In college I was an English major with a German minor. Two of the classes I took were Intro to the Bible as Literature, and Advanced German. In the Bible as Lit we started out reading the Gospel of John, with our reading for today. In Advanced German, we read Faust by Johann Goethe.
I remember being fascinated by the fact that there was a section in Faust where the main character is trying desperately to translate this word logos.
Faust starts out, “Im Anfang war das Wort!” In the beginning was the word. But he’s not happy with that translation. He feels it doesn’t convey the fullness of logos.
So he tries another translation: “Im Anfang war der Sinn.” In the beginning was the meaning, the reason, the purpose. But again, he’s not satisfied.

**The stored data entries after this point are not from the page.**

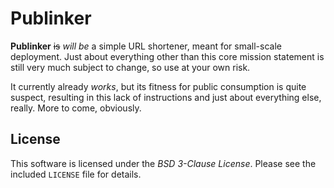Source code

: # Publinker

**Publinker** ~~is~~ _will be_ a simple URL shortener, meant for small-scale deployment. Just about everything other than this core mission statement is still very much subject to change, so use at your own risk.

It currently already _works_, but its fitness for public consumption is quite suspect, resulting in this lack of instructions and just about everything else, really. More to come, obviously.


## License

This software is licensed under the _BSD 3-Clause License_. Please see the included `LICENSE` file for details.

In the beginning was “die Kraft”: the power, the strength, the force. I have to admit, I did laugh a bit when I remembered that translation. With the new Star Wars movie coming out this weekend, wouldn’t we just love to have that be the translation of John 1:1:
“In the beginning was the Force!”
But… No…
And this translation didn’t work for Faust either.
He ends with this: “Im Anfang war die Tat.” In the beginning was the deed, the action.
Word. Meaning. Power. Action.
Logos.
John 1:1-3: “In the beginning was the Word, and the Word was with God, and the Word was God. He was in the beginning with God. All things came into being through him, and without him not one thing came into being.”
The Word was with God. The Word was God. In the beginning. Everything created through the logos, the divine thought expressed in a way that we can comprehend, seen in the gorgeous, complex beauty of our universe.
But it didn’t end there!
Our final verse from today’s reading: John 1:14: “And the Word became flesh and lived among us, and we have seen his glory, the glory as of a father’s only son, full of grace and truth.”
The word (logos) became flesh and dwelt among us. Flesh — that’s sarx in Greek: physical body, human nature, from a human perspective.
This is the point that Faust missed in his struggles for one word to define logos: word, meaning, power, action. On that first Christmas morning, when Jesus was born, the Word became a part of Creation. The Word, the source of all meaning, the holder of all power, became action incarnate in this world.
That same Word came to us in Jesus, born of Mary, in a humble stable in the little town of Bethlehem. The Word became a tiny, vulnerable human being and lived among us. And we have seen his glory, his grace and truth and love and light, in the midst of our troubled world.
When we allow God’s word to teach us, when we allow Christ’s hand to firmly and lovingly guide ours, we become something more than just us. We become a part of the Word’s incarnation on earth. We become a part of the Christmas story. We become the Word which we have learned — God’s love — made flesh here in our world.
That is the message of hope we can carry to the world this Christmastime.